• _DATASET_
★ ★ ★ ★ ★

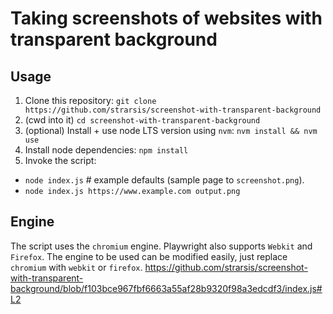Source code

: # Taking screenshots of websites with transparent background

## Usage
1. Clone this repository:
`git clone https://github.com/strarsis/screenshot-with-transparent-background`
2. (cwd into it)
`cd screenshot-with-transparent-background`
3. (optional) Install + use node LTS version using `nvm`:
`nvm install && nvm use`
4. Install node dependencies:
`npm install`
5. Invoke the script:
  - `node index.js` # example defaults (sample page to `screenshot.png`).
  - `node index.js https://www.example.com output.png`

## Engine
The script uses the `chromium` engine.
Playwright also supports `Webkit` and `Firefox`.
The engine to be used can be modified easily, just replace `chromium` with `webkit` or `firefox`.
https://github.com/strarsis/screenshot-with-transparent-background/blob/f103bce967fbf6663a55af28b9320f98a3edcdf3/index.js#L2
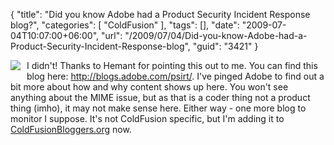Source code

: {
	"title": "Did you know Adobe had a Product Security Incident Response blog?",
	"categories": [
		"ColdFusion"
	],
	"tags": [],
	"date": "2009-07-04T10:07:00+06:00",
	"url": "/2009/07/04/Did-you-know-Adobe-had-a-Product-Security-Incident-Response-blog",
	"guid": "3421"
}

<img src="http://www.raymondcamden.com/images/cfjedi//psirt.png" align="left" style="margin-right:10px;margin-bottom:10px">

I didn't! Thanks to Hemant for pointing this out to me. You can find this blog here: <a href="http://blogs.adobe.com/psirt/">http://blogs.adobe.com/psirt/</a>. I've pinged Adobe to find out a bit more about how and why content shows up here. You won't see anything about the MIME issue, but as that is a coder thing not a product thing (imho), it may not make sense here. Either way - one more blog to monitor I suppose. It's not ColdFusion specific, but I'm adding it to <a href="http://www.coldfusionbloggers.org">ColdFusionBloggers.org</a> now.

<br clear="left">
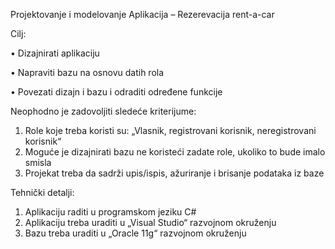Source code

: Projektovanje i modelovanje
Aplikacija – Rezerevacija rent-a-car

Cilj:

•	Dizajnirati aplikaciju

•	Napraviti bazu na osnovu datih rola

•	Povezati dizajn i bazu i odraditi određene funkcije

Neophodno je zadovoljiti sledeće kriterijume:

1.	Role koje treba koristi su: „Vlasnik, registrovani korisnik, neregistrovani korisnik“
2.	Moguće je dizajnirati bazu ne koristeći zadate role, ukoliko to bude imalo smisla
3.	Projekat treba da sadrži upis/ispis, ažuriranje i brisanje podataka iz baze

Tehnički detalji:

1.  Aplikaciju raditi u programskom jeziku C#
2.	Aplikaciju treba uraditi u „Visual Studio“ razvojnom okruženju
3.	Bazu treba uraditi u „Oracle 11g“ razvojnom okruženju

★ ★ ★ ★ ★

• _WORK TO BE COMPLETED_
Note each line above that contains "know" and copy it out.

• _TASK RESULT_
	"title": "Did you know Adobe had a Product Security Incident Response blog?",
	"url": "/2009/07/04/Did-you-know-Adobe-had-a-Product-Security-Incident-Response-blog",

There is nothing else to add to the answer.